28 Şubat Anadolu’nun bu şahlanışına karşı yapılmış bir müdahaledir. AK Parti iktidarları kendi dönemlerinde, bu seçkinci yapıyı kırmak için de yoğun bir mücadele vermiştir.
Eğitim altyapısını modern bir yapıya kavuşturduk. Okumanın önündeki tüm engelleri kaldırdık, kaldırıyoruz.
YENİ EĞİTİM SİSTEMİ
Şimdi bakın AK Parti grubumuz, zorunlu eğitimin kademeli olarak 12 yıla çıkarılması için yasa teklifini TBMM’ye sundu. 4+4+4.
Dünyada özellikle de gelişmiş ülkelerde zorunlu eğitim 9 ila 13 yıl arasında. Bir çok gelişmiş ülke, öğrencilerin yaş grubuna göre kademeli sistem uyguluyor. İlk ve ortaöğretimin 12 yıla çıkmasını en başından beri savunduk.

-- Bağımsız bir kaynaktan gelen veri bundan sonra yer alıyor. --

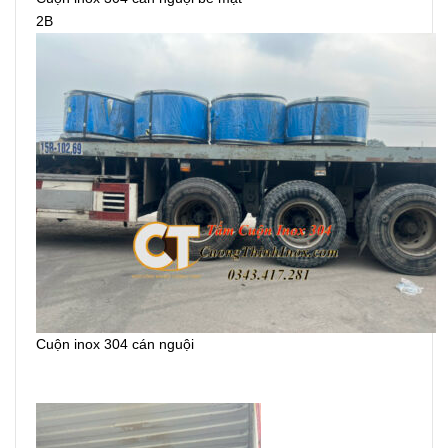
2B
Cuộn inox 304 cán nguội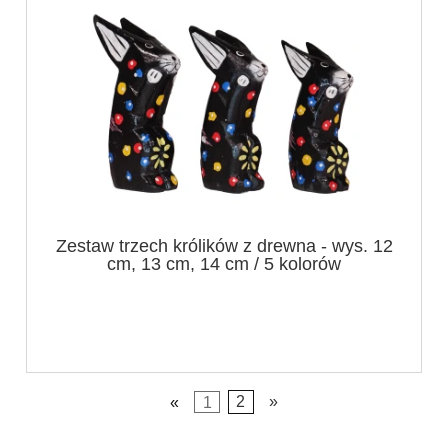
Zestaw trzech królików z drewna - wys. 12
cm, 13 cm, 14 cm / 5 kolorów
«
1
2
»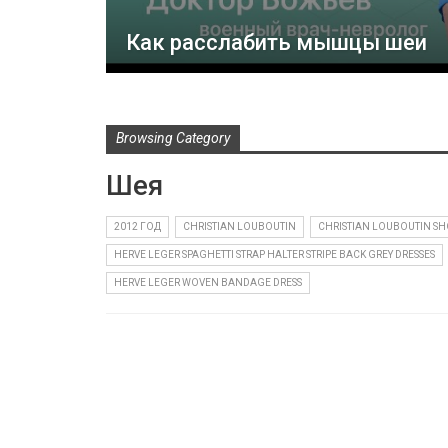
Как расслабить мышцы шеи
Browsing Category
Шея
2012 ГОД
CHRISTIAN LOUBOUTIN
CHRISTIAN LOUBOUTIN SH
HERVE LEGER SPAGHETTI STRAP HALTER STRIPE BACK GREY DRESSES
HERVE LEGER WOVEN BANDAGE DRESS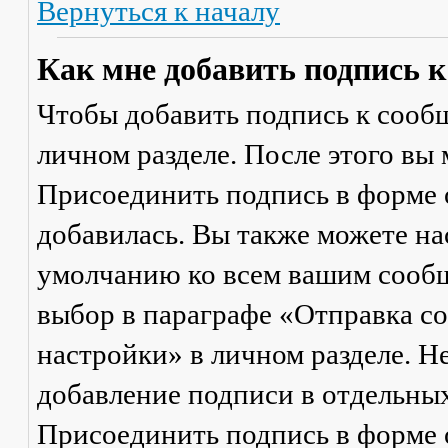
Вернуться к началу
Как мне добавить подпись 
Чтобы добавить подпись к сообщ
личном разделе. После этого вы
Присоединить подпись
в форме 
добавилась. Вы также можете на
умолчанию ко всем вашим сооб
выбор в параграфе «Отправка 
настройки» в личном разделе. Н
добавление подписи в отдельны
Присоединить подпись
в форме 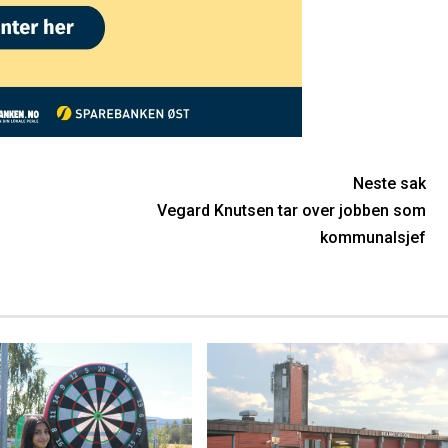
Neste sak
Vegard Knutsen tar over jobben som
kommunalsjef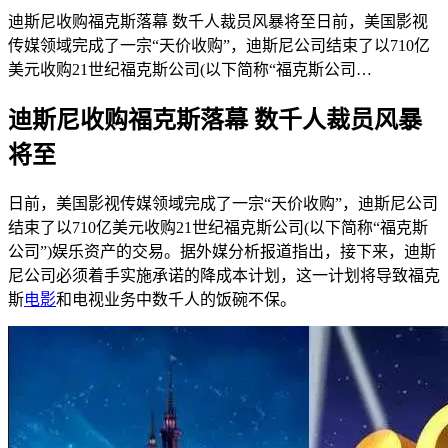
迪斯尼收购福克斯落幕 数千人裁员风暴将至日前，美国影视
传媒领域完成了一宗“天价收购”，迪斯尼公司结束了以710亿
美元收购21世纪福克斯公司(以下简称“福克斯公司…
迪斯尼收购福克斯落幕 数千人裁员风暴
将至
日前，美国影视传媒领域完成了一宗“天价收购”，迪斯尼公司
结束了以710亿美元收购21世纪福克斯公司(以下简称“福克斯
公司”)娱乐资产的交易。据外媒分析报道指出，接下来，迪斯
尼公司必须着手实施承诺的降成本计划，这一计划将导致福克
斯
电影
和电视业务中数千人的饭碗不保。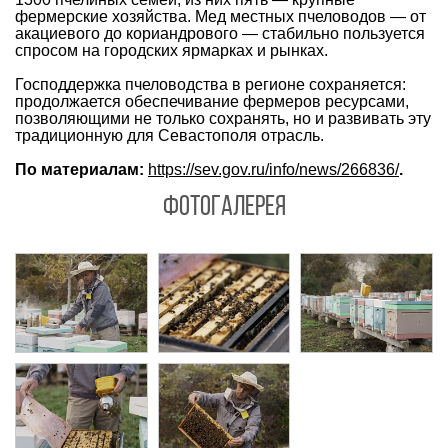
фермерские хозяйства. Мед местных пчеловодов — от
акациевого до кориандрового — стабильно пользуется
спросом на городских ярмарках и рынках.
Господдержка пчеловодства в регионе сохраняется:
продолжается обеспечивание фермеров ресурсами,
позволяющими не только сохранять, но и развивать эту
традиционную для Севастополя отрасль.
По материалам:
https://sev.gov.ru/info/news/266836/
.
ФОТОГАЛЕРЕЯ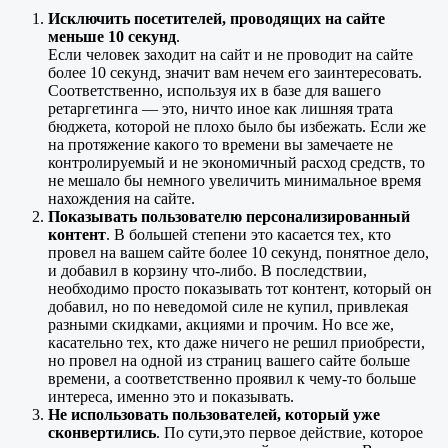
Исключить посетителей, проводящих на сайте
меньше 10 секунд
.
Если человек заходит на сайт и не проводит на сайте
более 10 секунд, значит вам нечем его заинтересовать.
Соответственно, используя их в базе для вашего
ретаргетинга — это, ничто иное как лишняя трата
бюджета, которой не плохо было бы избежать. Если же
на протяжение какого то времени вы замечаете не
контролируемый и не экономичный расход средств, то
не мешало бы немного увеличить минимальное время
нахождения на сайте.
Показывать пользователю персонализированный
контент
. В большей степени это касается тех, кто
провел на вашем сайте более 10 секунд, понятное дело,
и добавил в корзину что-либо. В последствии,
необходимо просто показывать тот контент, который он
добавил, но по неведомой силе не купил, привлекая
разными скидками, акциями и прочим. Но все же,
касательно тех, кто даже ничего не решил приобрести,
но провел на одной из страниц вашего сайте больше
времени, а соответственно проявил к чему-то больше
интереса, именно это и показывать.
Не использовать пользователей, который уже
сконвертились
. По сути,это первое действие, которое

Bu üç kademeli bir eğitim. Türkiye’nin ihtiyaç duyduğu sağlıklı ve en modern sistem. Bu sistemle 8 yıllık eğitim sisteminin Türkiye’ye verdiği ağır hasarı düzelteceğiz. Türkiye’nin ekonominin ihtiyaç duyduğu eğitim bu sistemle karşılanacak. Batı’da meslek liselerine giden öğrenci sayısı yüzde 65’tir. Biz de tam tersidir düz liseler yüzde 65’tir.
4+4+4 sistemine karşı başta CHP ve TÜSİAD olmak üzere malum çevrelerin verdiği tepki tamamen bayat, çağdışı ve Türkiye gerçeklerinden uzak tepkilerdir.
Demek ki, CHP’nin taraf olduğunu biliyoruz, yani TÜSİAD’da taraf olabiliyormuş. Bu TÜSİAD daha önce yine imam hatiplerle ilgili olarak yine 1982 veya 92’ydi sanırım, o zaman da bir zat’a bir imam hatip raporu hazırlattı ve o raporla imam hatiplerin orta kısmı kapatıldı. Bunların kininin neler olduğunu biliriz. Bunu bildiğimiz için de bu yanlışı düzeltmek bizim görevimizdir. Şu an da yapılan budur.
KUSURA BAKMA TÜSİAD
Kusura bakma TÜSİAD. Senin arzun olmayacak, milletin arzusu olacak. Daha önce de kendilerine söyledim. Dedim ki siz işinize bakın, biz de işimize bakalım. Sanayi de ticarette ne söyleyecekseniz bunları söyleyin. Ama bu ülkenin eğitim sisteminde, Anadolu’nun çocuklarının okumasına yönelik yolları kapatmaya gelip de bariyer oluşturmayın.
Sıkılmadan şunu söylüyorlar. Kızların okumasının önü kesilecekmiş. El insaf. Şöyle bir raporlara bakar insan. Şecaat arz ederken sirkat söylüyorsunuz.
TÜSİAD 28 Şubat’taki rolünü sorgulasın. TÜSİAD, 8 yıllık eğitimle ekonomiye vurduğu darbeyi sorgulasın.
Ben de TÜSİAD’a aniden değişmesini, kör ideolojiden arınmasını tavsiye ediyorum.
Bu yeni sistemle kız çocuklarının okul dışında kalacağını ifade etmenin hiçbir nedeni yoktur. Kesintili diyoruz, 4 okuyacak, 4 daha okuyacak, burada hiçbir ayrım söz konusu değil. İkinci dörtte tercih meselesi var. Kız çocuklarının okuldan koparılacağı yalandır.
Okullaşma oranı özellikle kız çocuklarının okullaşma oranı AK Parti döneminde rekor düzeyde armıştır. 2002’de Ey TÜSİAD yüzde 11, bugün yüzde 43. Bu mu geriye gidiş? 2002’de ilköğretimde okullaşma oranı yüzde 91, bugün yüzde 98. Ortaöğretimde okullaşma oranı 2002’de yüzde 51, bugün yüzde 69. Türkiye’de kız çocuklarının okullaşma hızı, erkek çocuklardan çok daha fazla.